▶ **EXERCISE SET**
1. Return everything from "Business or Enterprise" down to "replication for redundancy." in the forum post about failing DFS Replication.
2. Answer these questions from the forum post about failing DFS Replication:
(a) Which version of Windows Server was the NAS replacement designed around?
(b) What partition size range did the team worry Windows Server might not handle?
(c) At what point did DFS-R fail on the additional test server?
3. Continue the forum post about failing DFS Replication from where it stops.

▶ **TEXT PROVIDED**
== Segment start ==
Business or Enterprise DFS-R fails

Copper Contributor

We worked with MS Professional Services to design an Windows Server 2016 file server replacement for our NAS. One of our concerns was if Windows Server could handle larger partitions in the 1-10 TB range. 

MS assured us that this would not be an issue and instructed us to create multiple server pairs using DFS Namespaces and DFS replication for redundancy.

Following their instructions and the documentation for DFS (which is quite short and simple), we created the (virtual) servers and partitions. The primary servers and the DFS Namespaces worked just fine (except for VSS, separate issue). However DFS Replication (DFSR) kept failing.

We contacted MS Premier support, who checked everything and said it was configured correctly and everything should be working. We created an additional test server with new partitions and it worked, until we populated it. Then DFS-R failed again, it would not complete replication. In some cases, it would not even start.
== Segment end ==
▶ **INFORMATION SUPPLIED**
== Segment start ==
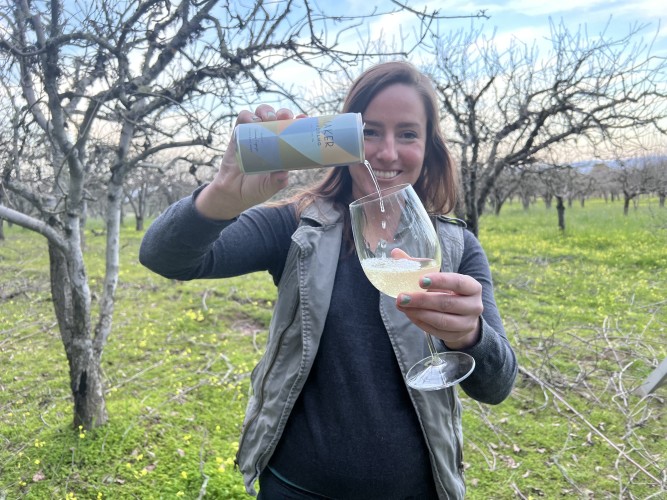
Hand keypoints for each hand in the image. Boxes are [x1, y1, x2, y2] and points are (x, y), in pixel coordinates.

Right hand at [195, 105, 305, 219]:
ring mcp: (253, 134)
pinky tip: (252, 121)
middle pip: (278, 118)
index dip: (298, 121)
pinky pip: (242, 118)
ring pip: (261, 113)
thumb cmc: (256, 189)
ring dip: (266, 111)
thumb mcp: (270, 187)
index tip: (303, 118)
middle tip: (285, 118)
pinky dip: (248, 115)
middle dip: (283, 113)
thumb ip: (277, 182)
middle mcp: (269, 138)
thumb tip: (284, 175)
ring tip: (269, 118)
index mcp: (281, 148)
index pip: (292, 130)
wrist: (233, 193)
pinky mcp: (238, 134)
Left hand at [395, 270, 482, 349]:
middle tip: (402, 297)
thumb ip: (419, 266)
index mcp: (473, 287)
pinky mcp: (457, 336)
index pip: (459, 282)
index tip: (420, 280)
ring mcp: (467, 323)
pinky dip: (421, 323)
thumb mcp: (440, 279)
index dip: (440, 281)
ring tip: (401, 306)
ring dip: (419, 313)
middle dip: (422, 300)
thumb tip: (396, 253)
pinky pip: (437, 331)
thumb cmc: (448, 291)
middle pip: (447, 303)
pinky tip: (409, 314)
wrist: (463, 316)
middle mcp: (474, 306)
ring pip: (441, 320)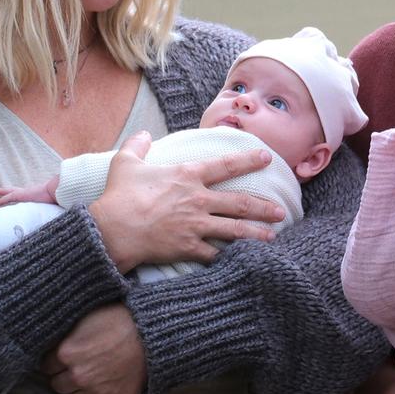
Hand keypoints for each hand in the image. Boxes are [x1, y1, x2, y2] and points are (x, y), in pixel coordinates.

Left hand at [0, 174, 59, 206]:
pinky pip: (10, 198)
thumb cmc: (63, 198)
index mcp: (40, 196)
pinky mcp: (23, 195)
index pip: (30, 196)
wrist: (61, 191)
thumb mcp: (60, 206)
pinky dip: (2, 201)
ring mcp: (27, 193)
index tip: (20, 195)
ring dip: (3, 192)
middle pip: (18, 190)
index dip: (24, 195)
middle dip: (10, 190)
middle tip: (1, 189)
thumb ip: (62, 210)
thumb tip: (78, 218)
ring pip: (11, 192)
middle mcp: (32, 193)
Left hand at [42, 303, 146, 393]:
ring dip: (76, 391)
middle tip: (68, 369)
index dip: (51, 360)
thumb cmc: (118, 319)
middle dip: (61, 377)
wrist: (152, 332)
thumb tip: (55, 340)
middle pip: (58, 385)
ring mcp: (97, 389)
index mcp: (66, 353)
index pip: (46, 365)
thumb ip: (66, 334)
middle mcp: (79, 375)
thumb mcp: (85, 318)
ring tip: (82, 381)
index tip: (56, 357)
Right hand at [88, 131, 283, 271]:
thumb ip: (136, 145)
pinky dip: (231, 257)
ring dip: (257, 232)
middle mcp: (198, 199)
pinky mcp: (190, 247)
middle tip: (280, 209)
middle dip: (263, 206)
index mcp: (187, 175)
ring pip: (235, 229)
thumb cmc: (119, 195)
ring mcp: (196, 224)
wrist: (114, 229)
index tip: (267, 158)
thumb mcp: (125, 163)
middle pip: (240, 201)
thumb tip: (141, 134)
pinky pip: (216, 253)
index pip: (226, 165)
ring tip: (272, 234)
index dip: (249, 160)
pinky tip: (244, 259)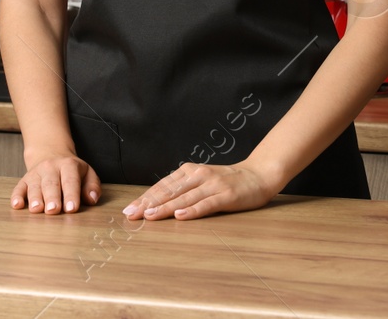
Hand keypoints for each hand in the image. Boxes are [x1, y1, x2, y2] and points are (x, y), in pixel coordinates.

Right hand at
== Segment end ==
▶ **ANSWERS TO THE EXERCISES**
1.
Business or Enterprise DFS-R fails

Copper Contributor

We worked with MS Professional Services to design an Windows Server 2016 file server replacement for our NAS. One of our concerns was if Windows Server could handle larger partitions in the 1-10 TB range. 

MS assured us that this would not be an issue and instructed us to create multiple server pairs using DFS Namespaces and DFS replication for redundancy.

2.
(a) Windows Server 2016
(b) 1-10 TB
(c) After the test server was populated

3.
 

As long as the partition had under a couple thousand files, it was fine, but as soon as we populated it with the normal 100GB to 2TB of data (100,000 to 5,000,000 files), it completely and totally failed. MS support was unable to get it working despite 30-40 hours working with our tech. 

 

This also occurred with one of our sister entities who tried the same simple design, with much less data. They had it much worse, they started using the copied files expecting them to replicate. Since DFS was sending different users to different files in the server pairs, the files became badly out of sync. It is costing them hundreds of work hours to manually fix each paired file set. VERY painful and expensive.

 

At this point, it appears that DFS Replication is not Enterprise or business ready. It is not consistent or reliable, and fails very quietly, resulting in serious business impact. 

 

MS does not appear have any solutions to the issue. DFS-R simply cannot be depended on.

2 Replies

Additional information from MS Support.

Helpful for small DFS-R instances, but does not apply to large file sets:

 

Elaborate on ConflictAndDeleted and Pre-Existing:

https://docs.microsoft.com/en-us/previous-versions/windows/it-pro/windows-server-2003/cc773238(v=ws.... - DFS Replication: Frequently Asked Questions (FAQ).

Excerpt:

What happens if the primary member suffers a database loss during initial replication?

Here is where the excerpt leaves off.